■ Task to complete
In the material below, find the line with "Edital de 10/08/2012" and the line with "Rechercher dans nos", then output those two lines and every line between them, exactly.

■ Material provided

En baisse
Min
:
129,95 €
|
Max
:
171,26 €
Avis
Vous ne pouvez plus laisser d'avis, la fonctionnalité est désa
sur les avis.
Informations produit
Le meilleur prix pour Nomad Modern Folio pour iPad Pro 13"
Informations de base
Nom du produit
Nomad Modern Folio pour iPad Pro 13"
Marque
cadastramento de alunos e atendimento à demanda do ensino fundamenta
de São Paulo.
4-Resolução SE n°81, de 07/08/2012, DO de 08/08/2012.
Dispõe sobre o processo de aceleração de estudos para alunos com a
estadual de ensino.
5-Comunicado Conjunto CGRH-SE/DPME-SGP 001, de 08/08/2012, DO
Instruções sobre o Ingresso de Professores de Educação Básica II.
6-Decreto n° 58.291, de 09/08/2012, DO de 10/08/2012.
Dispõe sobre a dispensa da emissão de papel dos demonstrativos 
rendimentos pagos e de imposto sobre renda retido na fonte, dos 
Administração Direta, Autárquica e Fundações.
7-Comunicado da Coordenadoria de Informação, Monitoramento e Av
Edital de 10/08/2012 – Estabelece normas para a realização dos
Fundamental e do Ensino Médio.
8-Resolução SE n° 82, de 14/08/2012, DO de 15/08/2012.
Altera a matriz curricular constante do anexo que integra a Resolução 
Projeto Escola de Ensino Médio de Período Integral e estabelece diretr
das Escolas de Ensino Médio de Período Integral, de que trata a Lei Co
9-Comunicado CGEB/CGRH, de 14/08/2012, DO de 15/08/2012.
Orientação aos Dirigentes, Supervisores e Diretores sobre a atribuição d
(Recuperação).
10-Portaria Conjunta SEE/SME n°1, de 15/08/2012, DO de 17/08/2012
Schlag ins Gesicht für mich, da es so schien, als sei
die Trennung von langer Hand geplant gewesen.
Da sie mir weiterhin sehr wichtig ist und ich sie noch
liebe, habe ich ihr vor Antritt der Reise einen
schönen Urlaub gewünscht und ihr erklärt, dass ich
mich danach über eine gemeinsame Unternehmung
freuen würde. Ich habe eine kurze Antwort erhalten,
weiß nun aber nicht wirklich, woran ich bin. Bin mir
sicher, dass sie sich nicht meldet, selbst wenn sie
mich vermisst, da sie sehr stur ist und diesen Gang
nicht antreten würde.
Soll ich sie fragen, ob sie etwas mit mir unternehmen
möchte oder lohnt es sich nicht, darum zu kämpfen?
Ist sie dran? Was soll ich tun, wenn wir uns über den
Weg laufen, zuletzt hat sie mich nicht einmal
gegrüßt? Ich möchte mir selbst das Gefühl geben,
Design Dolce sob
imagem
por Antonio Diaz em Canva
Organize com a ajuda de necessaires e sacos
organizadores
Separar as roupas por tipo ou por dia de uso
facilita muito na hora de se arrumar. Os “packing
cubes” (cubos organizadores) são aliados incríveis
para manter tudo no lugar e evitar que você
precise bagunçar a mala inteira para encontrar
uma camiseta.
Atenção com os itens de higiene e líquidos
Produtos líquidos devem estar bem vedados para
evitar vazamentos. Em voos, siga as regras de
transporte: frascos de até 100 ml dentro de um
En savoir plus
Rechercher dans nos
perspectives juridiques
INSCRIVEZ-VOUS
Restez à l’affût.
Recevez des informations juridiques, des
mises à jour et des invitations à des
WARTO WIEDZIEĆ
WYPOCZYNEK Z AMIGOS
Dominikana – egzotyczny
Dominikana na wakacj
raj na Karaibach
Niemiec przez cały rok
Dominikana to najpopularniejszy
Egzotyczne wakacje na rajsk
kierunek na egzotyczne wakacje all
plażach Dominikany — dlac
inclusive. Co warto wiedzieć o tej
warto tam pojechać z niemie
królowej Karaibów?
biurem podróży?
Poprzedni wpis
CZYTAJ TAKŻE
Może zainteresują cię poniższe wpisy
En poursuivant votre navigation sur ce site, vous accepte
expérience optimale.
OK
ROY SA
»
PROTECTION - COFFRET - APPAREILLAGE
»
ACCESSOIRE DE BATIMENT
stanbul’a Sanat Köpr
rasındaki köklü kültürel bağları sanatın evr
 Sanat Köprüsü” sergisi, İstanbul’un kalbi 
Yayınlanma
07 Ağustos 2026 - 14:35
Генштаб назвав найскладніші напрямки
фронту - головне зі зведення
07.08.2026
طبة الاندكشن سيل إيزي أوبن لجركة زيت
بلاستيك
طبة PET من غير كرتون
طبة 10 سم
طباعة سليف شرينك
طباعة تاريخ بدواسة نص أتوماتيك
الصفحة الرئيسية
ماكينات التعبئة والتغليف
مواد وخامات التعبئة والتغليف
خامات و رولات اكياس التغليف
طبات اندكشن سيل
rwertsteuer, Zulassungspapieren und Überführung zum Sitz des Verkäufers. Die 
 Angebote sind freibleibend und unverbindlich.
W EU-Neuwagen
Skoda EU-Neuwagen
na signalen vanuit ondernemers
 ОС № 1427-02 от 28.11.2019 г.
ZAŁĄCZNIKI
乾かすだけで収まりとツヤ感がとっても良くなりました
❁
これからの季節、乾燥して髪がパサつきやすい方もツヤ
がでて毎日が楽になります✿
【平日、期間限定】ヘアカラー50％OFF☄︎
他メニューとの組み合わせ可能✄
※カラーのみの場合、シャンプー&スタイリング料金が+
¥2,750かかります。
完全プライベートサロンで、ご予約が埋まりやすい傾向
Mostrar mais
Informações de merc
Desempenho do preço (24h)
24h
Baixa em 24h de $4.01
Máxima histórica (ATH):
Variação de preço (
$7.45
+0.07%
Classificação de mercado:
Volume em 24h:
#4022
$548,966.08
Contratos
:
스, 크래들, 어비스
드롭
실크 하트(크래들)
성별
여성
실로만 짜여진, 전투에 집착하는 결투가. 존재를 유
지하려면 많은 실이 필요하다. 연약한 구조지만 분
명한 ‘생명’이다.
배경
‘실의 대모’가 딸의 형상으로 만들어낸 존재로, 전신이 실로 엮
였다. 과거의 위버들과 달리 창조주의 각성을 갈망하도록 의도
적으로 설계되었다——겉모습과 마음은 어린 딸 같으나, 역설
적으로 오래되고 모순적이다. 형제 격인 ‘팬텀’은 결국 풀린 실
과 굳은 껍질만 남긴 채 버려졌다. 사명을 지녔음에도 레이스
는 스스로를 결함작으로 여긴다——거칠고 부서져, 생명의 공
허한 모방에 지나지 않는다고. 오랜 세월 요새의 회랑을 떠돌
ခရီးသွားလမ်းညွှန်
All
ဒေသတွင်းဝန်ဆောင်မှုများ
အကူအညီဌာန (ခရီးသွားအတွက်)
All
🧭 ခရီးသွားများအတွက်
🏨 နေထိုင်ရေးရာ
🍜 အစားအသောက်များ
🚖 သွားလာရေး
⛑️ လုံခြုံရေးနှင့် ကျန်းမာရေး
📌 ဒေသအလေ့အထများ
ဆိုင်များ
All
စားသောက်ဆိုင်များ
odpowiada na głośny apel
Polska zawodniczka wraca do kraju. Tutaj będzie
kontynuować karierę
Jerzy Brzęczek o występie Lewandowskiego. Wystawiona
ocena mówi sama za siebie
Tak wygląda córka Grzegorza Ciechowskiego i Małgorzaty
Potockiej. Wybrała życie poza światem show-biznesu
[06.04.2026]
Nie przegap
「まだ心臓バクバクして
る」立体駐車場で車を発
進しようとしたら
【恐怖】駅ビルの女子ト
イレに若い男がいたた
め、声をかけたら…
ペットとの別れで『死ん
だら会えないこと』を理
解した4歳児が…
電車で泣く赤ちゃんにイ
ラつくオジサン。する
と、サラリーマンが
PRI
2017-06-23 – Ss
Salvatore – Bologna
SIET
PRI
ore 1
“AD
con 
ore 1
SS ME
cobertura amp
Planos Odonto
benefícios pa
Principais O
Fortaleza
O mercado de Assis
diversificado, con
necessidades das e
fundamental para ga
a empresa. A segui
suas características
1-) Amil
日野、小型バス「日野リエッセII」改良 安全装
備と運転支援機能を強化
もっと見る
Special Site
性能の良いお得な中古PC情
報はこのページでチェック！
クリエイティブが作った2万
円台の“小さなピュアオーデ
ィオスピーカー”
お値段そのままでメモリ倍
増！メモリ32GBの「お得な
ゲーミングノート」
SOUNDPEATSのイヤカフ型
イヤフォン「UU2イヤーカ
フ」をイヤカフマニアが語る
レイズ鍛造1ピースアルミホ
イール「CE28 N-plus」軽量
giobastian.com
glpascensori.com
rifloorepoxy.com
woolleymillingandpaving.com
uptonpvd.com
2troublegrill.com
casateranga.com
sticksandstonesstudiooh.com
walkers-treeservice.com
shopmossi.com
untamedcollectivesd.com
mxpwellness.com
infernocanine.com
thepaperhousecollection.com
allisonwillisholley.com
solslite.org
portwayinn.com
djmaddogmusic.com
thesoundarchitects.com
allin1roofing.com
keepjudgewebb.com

■ Response to this exercise
Edital de 10/08/2012 – Estabelece normas para a realização dos
Fundamental e do Ensino Médio.
8-Resolução SE n° 82, de 14/08/2012, DO de 15/08/2012.
Altera a matriz curricular constante do anexo que integra a Resolução 
Projeto Escola de Ensino Médio de Período Integral e estabelece diretr
das Escolas de Ensino Médio de Período Integral, de que trata a Lei Co
9-Comunicado CGEB/CGRH, de 14/08/2012, DO de 15/08/2012.
Orientação aos Dirigentes, Supervisores e Diretores sobre a atribuição d
(Recuperação).
10-Portaria Conjunta SEE/SME n°1, de 15/08/2012, DO de 17/08/2012
Schlag ins Gesicht für mich, da es so schien, als sei
die Trennung von langer Hand geplant gewesen.
Da sie mir weiterhin sehr wichtig ist und ich sie noch
liebe, habe ich ihr vor Antritt der Reise einen
schönen Urlaub gewünscht und ihr erklärt, dass ich
mich danach über eine gemeinsame Unternehmung
freuen würde. Ich habe eine kurze Antwort erhalten,
weiß nun aber nicht wirklich, woran ich bin. Bin mir
sicher, dass sie sich nicht meldet, selbst wenn sie
mich vermisst, da sie sehr stur ist und diesen Gang
nicht antreten würde.
Soll ich sie fragen, ob sie etwas mit mir unternehmen
möchte oder lohnt es sich nicht, darum zu kämpfen?
Ist sie dran? Was soll ich tun, wenn wir uns über den
Weg laufen, zuletzt hat sie mich nicht einmal
gegrüßt? Ich möchte mir selbst das Gefühl geben,
Design Dolce sob
imagem
por Antonio Diaz em Canva
Organize com a ajuda de necessaires e sacos
organizadores
Separar as roupas por tipo ou por dia de uso
facilita muito na hora de se arrumar. Os “packing
cubes” (cubos organizadores) são aliados incríveis
para manter tudo no lugar e evitar que você
precise bagunçar a mala inteira para encontrar
uma camiseta.
Atenção com os itens de higiene e líquidos
Produtos líquidos devem estar bem vedados para
evitar vazamentos. Em voos, siga as regras de
transporte: frascos de até 100 ml dentro de um
En savoir plus
Rechercher dans nos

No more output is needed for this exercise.